» Problem requirements
Once you have read the records, write them out again exactly.

(Items from a dataset)

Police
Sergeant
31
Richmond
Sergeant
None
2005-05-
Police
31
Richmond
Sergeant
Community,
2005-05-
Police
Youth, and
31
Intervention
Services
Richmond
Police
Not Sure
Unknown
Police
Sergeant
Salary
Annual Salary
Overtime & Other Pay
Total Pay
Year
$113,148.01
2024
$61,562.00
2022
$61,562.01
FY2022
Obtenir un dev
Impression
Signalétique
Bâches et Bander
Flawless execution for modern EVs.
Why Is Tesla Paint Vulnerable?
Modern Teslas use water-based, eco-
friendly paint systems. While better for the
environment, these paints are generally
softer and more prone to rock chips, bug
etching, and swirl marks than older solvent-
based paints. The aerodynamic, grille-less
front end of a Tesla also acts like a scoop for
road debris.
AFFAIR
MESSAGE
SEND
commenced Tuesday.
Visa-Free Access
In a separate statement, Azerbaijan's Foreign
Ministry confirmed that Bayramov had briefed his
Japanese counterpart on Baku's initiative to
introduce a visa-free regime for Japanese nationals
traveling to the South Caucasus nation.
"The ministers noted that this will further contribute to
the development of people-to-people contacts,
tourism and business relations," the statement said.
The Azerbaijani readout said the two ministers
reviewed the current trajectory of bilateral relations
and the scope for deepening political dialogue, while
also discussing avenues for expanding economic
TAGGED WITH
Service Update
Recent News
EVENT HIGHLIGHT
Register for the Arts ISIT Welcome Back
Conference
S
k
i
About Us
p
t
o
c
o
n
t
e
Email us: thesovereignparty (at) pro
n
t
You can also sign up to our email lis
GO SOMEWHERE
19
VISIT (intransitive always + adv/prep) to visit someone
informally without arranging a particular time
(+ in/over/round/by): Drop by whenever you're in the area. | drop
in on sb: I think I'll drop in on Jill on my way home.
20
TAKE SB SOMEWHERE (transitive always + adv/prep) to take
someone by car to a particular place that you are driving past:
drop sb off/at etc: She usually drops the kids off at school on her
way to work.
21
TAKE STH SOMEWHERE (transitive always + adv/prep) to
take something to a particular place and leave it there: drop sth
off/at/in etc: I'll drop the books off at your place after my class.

» The answer
Police
Sergeant
31
Richmond
Sergeant
None
2005-05-
Police
31
Richmond
Sergeant
Community,
2005-05-
Police
Youth, and
31
Intervention
Services
Richmond
Police
Not Sure
Unknown
Police
Sergeant
Salary
Annual Salary
Overtime & Other Pay
Total Pay
Year
$113,148.01
2024
$61,562.00
2022
$61,562.01
FY2022
Obtenir un dev
Impression
Signalétique
Bâches et Bander
Flawless execution for modern EVs.
Why Is Tesla Paint Vulnerable?
Modern Teslas use water-based, eco-
friendly paint systems. While better for the
environment, these paints are generally
softer and more prone to rock chips, bug
etching, and swirl marks than older solvent-
based paints. The aerodynamic, grille-less
front end of a Tesla also acts like a scoop for
road debris.
AFFAIR
MESSAGE
SEND
commenced Tuesday.
Visa-Free Access
In a separate statement, Azerbaijan's Foreign
Ministry confirmed that Bayramov had briefed his
Japanese counterpart on Baku's initiative to
introduce a visa-free regime for Japanese nationals
traveling to the South Caucasus nation.
"The ministers noted that this will further contribute to
the development of people-to-people contacts,
tourism and business relations," the statement said.
The Azerbaijani readout said the two ministers
reviewed the current trajectory of bilateral relations
and the scope for deepening political dialogue, while
also discussing avenues for expanding economic
TAGGED WITH
Service Update
Recent News
EVENT HIGHLIGHT
Register for the Arts ISIT Welcome Back
Conference
S
k
i
About Us
p
t
o
c
o
n
t
e
Email us: thesovereignparty (at) pro
n
t
You can also sign up to our email lis
GO SOMEWHERE
19
VISIT (intransitive always + adv/prep) to visit someone
informally without arranging a particular time
(+ in/over/round/by): Drop by whenever you're in the area. | drop
in on sb: I think I'll drop in on Jill on my way home.
20
TAKE SB SOMEWHERE (transitive always + adv/prep) to take
someone by car to a particular place that you are driving past:
drop sb off/at etc: She usually drops the kids off at school on her
way to work.
21
TAKE STH SOMEWHERE (transitive always + adv/prep) to
take something to a particular place and leave it there: drop sth
off/at/in etc: I'll drop the books off at your place after my class.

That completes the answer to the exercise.